The Grind Stone

I’ve been focusing maybe 90% of my musical energy the last couple weeks to one song. It was the last song I wrote during my challenge, I’ve Been Scared. And I wish I could say I’ve made progress.

The main problem with this song is I can’t sing it. Rather, I sing it badly. I know what the notes are in the melody–more or less. The melody, along with the chords, came to me almost instantaneously. (Thankfully, I was primed by a week of forced song-writing to catch it, to borrow a phrase from Arlo Guthrie.) My voice just won’t go there. I am not that good a singer. Which is why most my songs up to this point have had an almost childish melody, which follows nicely from a three or four chord progression. Every once and a while a melody comes to me that is too complicated, or too precise. I can’t just hit notes in the general vicinity of where they are written. I have to hit them more or less right on.

Like I said, I’ve been trying to learn it. I’ve also tried to farm it out. I made a rough recording for my friend Beth, but a couple weeks have gone by without word, so I’m guessing she didn’t feel it worth the trouble. And she might be right. This song could suck, for all I know. But I believe in it, and I’ll struggle with it for a few more years–if not decades–before I give up. Not working on it exclusively, of course. But some songs I just can’t let go of. Sometimes it pays off. (A song that comes to mind is I Stole this Song which I think I worked on for 15 years. In then end it came off pretty good.) Other times, I’m probably just spinning my wheels. There’s a song called Too Good to be True I drag out every once in a while. I can’t tell you how many hours I’ve frittered away working on that one, but I never make any progress on it.

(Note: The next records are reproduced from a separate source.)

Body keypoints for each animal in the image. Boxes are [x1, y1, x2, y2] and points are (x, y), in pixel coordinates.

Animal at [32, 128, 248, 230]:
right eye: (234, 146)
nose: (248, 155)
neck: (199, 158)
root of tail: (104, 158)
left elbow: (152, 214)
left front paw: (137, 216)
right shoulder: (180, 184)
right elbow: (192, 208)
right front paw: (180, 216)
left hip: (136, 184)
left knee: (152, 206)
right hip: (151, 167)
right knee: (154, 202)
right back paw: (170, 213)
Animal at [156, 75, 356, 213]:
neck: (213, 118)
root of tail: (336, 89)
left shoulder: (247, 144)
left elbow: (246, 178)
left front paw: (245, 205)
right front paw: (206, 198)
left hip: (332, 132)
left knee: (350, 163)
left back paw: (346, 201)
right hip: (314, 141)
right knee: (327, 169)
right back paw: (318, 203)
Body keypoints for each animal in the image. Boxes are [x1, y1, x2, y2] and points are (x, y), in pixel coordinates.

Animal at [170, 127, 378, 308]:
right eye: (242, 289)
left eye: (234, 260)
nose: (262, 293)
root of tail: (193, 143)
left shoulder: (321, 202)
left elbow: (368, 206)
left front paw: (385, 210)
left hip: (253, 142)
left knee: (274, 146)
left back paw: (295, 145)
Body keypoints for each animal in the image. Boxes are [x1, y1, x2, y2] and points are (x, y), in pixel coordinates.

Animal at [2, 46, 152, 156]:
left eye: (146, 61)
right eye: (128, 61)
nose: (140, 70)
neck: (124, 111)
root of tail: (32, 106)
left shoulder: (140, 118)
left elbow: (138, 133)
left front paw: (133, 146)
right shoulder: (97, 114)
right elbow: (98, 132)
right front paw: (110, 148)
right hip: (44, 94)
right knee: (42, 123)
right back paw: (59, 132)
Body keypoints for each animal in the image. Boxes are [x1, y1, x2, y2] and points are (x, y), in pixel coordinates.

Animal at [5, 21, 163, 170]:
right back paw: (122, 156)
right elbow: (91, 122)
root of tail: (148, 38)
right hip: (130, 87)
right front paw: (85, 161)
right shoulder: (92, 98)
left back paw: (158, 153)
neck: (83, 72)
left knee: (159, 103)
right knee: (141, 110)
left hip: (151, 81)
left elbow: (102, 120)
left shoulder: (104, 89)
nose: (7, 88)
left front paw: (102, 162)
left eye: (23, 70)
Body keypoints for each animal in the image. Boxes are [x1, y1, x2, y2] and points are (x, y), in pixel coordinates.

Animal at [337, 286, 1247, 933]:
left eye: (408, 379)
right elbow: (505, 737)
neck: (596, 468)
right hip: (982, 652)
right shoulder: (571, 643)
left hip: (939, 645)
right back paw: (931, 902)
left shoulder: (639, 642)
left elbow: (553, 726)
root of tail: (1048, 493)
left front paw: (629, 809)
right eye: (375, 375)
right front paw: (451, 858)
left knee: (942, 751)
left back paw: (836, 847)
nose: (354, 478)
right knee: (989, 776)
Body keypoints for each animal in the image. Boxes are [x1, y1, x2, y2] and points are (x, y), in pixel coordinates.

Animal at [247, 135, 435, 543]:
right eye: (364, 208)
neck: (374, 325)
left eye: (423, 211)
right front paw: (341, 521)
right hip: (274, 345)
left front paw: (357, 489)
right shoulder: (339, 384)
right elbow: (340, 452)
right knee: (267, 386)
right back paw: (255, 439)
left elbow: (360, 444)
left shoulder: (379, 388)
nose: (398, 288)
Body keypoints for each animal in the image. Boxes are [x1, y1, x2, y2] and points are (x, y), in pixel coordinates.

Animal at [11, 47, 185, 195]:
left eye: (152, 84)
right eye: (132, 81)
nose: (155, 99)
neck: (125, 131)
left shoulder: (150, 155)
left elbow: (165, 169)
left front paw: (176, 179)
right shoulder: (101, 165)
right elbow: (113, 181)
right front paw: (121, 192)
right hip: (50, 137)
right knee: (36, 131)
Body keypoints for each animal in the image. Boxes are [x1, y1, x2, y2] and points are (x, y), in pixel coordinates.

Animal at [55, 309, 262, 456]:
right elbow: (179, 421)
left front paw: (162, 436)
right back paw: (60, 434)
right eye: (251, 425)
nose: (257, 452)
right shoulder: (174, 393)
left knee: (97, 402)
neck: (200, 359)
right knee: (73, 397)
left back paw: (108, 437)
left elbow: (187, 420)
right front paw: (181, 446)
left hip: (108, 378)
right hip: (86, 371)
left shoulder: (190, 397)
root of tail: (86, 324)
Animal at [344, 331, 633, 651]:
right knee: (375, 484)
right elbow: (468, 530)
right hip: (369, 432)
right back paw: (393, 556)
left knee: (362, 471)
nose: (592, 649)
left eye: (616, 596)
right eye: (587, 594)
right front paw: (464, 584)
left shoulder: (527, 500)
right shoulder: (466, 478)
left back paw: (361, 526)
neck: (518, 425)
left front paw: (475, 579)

For now I strongly believe in I’ve Been Scared, so I toil on. Since I don’t seem to be making progress with the singing of it, I’ve played around with other aspects of the song. I’ve written the melody out in standard music notation (you know, notes on a five line graph) using Tux Guitar, a free program from the web. Then I recorded an instrumental version of the song, with guitar and violin. The hope was that I could follow the melody line with my voice, using the violin part as guide. Mostly, though, I’ve been playing  around with the song because I like it. And like I said, I believe in it. I don’t want it to languish alongside a thousand other songs I’ve discarded over the years: because I couldn’t finish them, or because they just plain sucked. Seriously, part of writing, I find, is truly writing through the shit. How’s that for a final piece of advice to chew on today?